## Provided records

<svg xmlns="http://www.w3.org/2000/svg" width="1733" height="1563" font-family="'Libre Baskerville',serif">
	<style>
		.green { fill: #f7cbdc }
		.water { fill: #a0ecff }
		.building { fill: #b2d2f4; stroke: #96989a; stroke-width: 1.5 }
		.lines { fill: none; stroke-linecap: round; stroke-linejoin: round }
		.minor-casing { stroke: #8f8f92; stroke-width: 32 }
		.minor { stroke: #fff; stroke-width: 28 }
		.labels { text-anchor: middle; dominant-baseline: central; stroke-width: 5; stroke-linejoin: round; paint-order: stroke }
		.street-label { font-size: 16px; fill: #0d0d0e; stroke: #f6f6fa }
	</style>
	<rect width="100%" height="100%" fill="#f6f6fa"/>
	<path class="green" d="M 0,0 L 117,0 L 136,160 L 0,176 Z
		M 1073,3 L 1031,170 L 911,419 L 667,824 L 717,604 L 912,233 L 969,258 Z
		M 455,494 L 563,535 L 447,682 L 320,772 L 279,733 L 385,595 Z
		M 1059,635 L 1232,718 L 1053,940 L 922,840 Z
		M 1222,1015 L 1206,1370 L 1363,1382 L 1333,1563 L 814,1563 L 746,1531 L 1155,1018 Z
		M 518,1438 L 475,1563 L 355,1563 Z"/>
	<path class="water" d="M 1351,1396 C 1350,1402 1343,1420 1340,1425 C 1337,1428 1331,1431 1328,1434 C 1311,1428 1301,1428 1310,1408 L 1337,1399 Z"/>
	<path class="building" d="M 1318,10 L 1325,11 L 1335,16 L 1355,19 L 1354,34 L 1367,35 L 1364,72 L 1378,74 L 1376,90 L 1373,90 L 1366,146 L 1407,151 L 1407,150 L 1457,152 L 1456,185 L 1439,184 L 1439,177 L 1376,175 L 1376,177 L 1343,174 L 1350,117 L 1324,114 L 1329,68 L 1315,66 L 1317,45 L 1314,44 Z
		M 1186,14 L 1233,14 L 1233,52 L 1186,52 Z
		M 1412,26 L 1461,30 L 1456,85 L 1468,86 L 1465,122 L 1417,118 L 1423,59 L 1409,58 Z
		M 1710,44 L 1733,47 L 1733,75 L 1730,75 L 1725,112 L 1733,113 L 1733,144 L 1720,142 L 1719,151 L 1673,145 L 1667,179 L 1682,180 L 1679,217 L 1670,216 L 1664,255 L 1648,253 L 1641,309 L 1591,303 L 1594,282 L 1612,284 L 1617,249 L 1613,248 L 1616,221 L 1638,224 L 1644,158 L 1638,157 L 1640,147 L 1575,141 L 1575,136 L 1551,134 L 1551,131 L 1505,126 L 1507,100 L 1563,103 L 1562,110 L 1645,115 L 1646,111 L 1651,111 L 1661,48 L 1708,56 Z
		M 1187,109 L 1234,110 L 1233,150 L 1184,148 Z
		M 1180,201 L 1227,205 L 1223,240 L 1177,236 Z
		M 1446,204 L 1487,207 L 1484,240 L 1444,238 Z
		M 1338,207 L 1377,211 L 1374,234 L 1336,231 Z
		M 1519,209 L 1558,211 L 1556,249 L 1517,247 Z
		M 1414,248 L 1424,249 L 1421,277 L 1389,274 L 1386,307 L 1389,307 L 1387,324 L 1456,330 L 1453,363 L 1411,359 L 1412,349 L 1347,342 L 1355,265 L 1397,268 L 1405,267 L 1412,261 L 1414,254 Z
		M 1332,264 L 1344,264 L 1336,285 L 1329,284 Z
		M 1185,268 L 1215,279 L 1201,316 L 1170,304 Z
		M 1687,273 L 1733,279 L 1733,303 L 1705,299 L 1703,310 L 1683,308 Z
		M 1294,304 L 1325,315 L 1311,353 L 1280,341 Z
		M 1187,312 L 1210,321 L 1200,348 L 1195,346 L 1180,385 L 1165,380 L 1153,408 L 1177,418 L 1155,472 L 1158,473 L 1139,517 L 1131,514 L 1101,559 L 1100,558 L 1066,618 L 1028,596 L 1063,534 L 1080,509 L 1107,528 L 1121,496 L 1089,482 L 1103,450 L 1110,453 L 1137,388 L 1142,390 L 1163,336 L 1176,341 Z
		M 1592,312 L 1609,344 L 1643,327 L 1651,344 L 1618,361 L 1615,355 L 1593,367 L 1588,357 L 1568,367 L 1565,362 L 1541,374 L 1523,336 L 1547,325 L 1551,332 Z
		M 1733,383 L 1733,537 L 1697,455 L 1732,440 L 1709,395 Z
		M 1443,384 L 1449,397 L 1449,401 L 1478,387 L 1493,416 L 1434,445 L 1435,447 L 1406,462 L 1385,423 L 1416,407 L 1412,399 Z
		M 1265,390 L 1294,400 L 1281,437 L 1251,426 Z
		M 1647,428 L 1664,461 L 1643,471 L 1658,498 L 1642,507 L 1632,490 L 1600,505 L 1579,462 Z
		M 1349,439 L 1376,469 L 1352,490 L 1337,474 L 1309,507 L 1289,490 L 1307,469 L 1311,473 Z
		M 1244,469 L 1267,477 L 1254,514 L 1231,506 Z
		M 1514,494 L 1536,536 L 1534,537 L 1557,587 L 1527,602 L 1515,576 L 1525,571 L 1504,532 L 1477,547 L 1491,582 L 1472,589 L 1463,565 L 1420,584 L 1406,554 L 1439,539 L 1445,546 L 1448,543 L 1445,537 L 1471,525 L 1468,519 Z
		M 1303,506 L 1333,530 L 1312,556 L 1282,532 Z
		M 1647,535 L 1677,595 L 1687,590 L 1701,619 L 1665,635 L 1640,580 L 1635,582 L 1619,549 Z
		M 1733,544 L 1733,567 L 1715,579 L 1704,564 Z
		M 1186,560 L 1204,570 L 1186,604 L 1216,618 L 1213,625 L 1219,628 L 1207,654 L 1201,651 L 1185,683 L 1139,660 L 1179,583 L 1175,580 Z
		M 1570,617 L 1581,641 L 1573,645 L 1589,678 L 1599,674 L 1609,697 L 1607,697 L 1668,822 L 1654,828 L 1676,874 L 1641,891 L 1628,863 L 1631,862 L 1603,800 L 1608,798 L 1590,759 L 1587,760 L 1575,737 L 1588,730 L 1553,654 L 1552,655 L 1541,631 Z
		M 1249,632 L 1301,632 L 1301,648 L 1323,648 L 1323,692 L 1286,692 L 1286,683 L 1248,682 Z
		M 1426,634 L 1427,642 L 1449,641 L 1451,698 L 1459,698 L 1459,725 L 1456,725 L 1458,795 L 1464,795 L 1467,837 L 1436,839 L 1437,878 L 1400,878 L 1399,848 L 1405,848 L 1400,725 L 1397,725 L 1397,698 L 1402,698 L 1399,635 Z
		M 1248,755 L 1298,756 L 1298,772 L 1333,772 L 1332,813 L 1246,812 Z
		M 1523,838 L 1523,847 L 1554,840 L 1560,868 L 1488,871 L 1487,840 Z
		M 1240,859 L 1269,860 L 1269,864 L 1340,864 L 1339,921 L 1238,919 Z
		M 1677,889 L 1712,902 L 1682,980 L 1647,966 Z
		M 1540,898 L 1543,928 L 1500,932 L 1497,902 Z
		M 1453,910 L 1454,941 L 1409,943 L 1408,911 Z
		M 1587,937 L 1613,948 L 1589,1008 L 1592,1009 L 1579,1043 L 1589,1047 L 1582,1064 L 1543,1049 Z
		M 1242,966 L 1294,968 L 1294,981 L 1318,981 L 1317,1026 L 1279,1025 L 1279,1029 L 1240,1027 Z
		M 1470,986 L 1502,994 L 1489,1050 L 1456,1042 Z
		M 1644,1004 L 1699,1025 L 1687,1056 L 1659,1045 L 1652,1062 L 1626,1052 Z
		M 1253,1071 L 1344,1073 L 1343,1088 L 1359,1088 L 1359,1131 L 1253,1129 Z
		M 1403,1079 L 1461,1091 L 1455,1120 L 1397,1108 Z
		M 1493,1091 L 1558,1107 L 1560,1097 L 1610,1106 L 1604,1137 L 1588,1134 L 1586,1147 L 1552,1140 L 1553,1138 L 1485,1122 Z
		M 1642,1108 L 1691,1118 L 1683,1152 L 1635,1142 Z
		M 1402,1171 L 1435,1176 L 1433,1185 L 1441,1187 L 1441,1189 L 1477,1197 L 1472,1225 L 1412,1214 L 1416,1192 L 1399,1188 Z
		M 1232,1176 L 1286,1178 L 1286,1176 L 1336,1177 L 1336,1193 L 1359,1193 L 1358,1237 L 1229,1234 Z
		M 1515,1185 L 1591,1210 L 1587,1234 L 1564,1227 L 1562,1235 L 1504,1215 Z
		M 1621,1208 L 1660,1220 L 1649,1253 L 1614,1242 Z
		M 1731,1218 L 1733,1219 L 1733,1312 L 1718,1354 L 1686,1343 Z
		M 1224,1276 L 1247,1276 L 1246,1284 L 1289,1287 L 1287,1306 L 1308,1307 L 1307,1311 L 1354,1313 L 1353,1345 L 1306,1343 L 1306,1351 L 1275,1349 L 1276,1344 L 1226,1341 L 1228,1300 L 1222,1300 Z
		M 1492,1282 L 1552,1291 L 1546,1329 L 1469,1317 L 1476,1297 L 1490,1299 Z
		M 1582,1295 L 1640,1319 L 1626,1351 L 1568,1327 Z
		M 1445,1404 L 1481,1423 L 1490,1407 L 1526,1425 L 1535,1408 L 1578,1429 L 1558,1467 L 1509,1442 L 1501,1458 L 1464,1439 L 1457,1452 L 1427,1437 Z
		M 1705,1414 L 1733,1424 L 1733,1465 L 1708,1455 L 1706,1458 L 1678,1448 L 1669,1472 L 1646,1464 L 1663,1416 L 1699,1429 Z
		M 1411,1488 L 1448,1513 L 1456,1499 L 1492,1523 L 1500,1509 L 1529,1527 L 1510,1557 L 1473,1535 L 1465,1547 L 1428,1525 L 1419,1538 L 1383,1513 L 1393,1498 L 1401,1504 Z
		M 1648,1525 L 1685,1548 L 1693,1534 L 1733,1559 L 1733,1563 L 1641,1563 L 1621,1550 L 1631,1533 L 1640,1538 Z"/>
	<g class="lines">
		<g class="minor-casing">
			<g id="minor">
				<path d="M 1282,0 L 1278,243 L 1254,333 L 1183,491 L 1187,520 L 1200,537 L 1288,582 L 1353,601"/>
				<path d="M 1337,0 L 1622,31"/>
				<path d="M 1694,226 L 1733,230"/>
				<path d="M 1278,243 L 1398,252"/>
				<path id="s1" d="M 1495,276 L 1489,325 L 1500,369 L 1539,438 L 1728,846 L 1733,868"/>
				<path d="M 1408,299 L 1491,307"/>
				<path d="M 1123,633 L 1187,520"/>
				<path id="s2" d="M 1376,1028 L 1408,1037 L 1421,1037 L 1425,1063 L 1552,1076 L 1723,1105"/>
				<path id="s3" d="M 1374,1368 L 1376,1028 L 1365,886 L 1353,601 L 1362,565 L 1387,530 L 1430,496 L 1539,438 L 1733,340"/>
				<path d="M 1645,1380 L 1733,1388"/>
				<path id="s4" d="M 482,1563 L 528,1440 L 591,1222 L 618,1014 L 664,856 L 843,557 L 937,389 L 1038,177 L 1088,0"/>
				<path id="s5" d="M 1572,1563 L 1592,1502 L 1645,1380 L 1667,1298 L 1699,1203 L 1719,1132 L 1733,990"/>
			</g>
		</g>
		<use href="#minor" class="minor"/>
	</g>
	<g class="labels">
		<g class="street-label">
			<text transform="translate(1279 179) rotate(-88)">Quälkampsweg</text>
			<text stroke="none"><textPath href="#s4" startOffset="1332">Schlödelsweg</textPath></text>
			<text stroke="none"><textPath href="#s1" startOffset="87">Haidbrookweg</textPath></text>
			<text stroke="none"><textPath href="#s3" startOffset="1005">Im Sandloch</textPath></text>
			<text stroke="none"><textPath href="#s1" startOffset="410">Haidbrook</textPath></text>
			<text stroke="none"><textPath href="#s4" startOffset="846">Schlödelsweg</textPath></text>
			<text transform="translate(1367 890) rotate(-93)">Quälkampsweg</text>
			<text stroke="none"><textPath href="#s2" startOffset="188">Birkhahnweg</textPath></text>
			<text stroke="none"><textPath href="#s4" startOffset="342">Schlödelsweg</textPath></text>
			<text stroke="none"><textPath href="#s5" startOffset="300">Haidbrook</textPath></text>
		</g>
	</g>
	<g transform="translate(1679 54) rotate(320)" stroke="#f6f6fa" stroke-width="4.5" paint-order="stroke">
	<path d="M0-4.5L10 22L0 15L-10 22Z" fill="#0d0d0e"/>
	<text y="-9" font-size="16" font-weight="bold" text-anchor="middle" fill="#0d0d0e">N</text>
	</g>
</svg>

## Task requirements
From the records, copy every line that has the string "size" in it.

## Result below
		.street-label { font-size: 16px; fill: #0d0d0e; stroke: #f6f6fa }
	<text y="-9" font-size="16" font-weight="bold" text-anchor="middle" fill="#0d0d0e">N</text>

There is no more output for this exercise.